I am trying to use Xpath to search for nodes within an html block.

I have found the HTML can have random XML nodes. eg <john></john> or <john@gmail.com></john@gmail.com>

How do I structure the xpath query to find all instances in a single search.

I've tried the following but not having luck.

 //john@gmail.com|//anotheremail@gmail.com|//john|//anotheremail
 //john@gmail.com|anotheremail@gmail.com|john|anotheremail
 //john@gmail.com or anotheremail@gmail.com or john or anotheremail

But it doesn't produce the result set.

If I search for them individually, I can get matches.

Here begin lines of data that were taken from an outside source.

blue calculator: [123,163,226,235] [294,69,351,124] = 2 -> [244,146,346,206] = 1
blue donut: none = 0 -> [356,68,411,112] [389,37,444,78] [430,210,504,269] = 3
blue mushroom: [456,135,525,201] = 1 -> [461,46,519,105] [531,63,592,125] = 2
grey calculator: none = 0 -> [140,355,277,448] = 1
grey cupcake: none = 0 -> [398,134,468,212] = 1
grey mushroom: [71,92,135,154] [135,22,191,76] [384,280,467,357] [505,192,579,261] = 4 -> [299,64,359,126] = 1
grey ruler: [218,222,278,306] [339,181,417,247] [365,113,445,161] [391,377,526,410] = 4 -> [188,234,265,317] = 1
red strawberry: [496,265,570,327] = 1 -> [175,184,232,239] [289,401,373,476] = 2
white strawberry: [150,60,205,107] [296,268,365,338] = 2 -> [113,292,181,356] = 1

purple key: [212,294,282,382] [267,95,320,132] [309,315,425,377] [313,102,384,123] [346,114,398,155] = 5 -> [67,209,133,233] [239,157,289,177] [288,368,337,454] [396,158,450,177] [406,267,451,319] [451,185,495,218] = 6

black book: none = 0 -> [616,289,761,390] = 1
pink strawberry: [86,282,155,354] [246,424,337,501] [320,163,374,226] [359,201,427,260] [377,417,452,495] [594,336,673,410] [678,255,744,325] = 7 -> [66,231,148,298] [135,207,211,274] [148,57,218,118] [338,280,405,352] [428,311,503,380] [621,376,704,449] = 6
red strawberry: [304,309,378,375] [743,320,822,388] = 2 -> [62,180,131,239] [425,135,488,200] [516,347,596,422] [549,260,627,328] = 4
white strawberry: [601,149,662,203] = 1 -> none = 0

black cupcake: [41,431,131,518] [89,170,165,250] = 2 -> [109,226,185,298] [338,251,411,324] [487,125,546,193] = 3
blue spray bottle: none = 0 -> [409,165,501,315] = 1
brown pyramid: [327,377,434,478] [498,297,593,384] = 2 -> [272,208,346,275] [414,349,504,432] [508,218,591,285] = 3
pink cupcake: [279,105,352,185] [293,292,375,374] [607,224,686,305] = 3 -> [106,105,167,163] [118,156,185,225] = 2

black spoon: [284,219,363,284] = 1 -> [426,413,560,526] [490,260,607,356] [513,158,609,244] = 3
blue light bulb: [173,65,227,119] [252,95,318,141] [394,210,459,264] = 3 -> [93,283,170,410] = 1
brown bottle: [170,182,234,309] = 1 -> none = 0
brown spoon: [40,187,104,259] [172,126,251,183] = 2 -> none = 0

What am I doing wrong here?

Solvision
  • 193
  • 1
  • 11
  • 1
    Isn't it //(john@gmail.com|another@gmail.com)? Just guessing. I'm on my phone and can't test right now – patrick Sep 07 '17 at 23:52
  • Since you've tagged this with [tag:php], how are you parsing this? `DOMDocument` does **not** like those node names – Phil Sep 08 '17 at 00:01
  • 1
    `` is not a well-formed start tag in XML -- element names cannot have `@` in them -- so don't expect XPath or any other XML tools to help here until you fix that. – kjhughes Sep 08 '17 at 00:26
  • Unfortunately some mail client that sent this email (which is the HTML), inserted these tags to mark the start of the history/quote. So I can't fix it, I need to be able to handle it which is what I'm triyng now – Solvision Sep 08 '17 at 00:35
  • Yes using PHP and DomDocument. If it wont like/find ndoes with @ in the name, is there are way to search for that some other way? but still using an xpath query – Solvision Sep 08 '17 at 00:37
  • If you can't fix it at the source, pre-process it **as a text file.** If you can't repair it as a text file to be well-formed XML, then you can't use XML libraries. To be conformant, an XML library ***necessarily*** has to reject tags such as `john@gmail.com`. – kjhughes Sep 08 '17 at 01:35
  • 1
    Possible duplicate of [How to parse invalid (bad / not well-formed) XML?](https://stackoverflow.com/questions/44765194/how-to-parse-invalid-bad-not-well-formed-xml) – kjhughes Sep 08 '17 at 01:38
  • 1
    @kjhughes “rule breaking is rarely bound by rules” what a great phrase. – ishegg Sep 08 '17 at 02:16

1 Answers1

0

The wording of your questions sounds kinda vague, but I suppose you'd like to get all nodes in your html block? Isn't that as simple as an xpath of //*?

Simon Baars
  • 1,877
  • 21
  • 38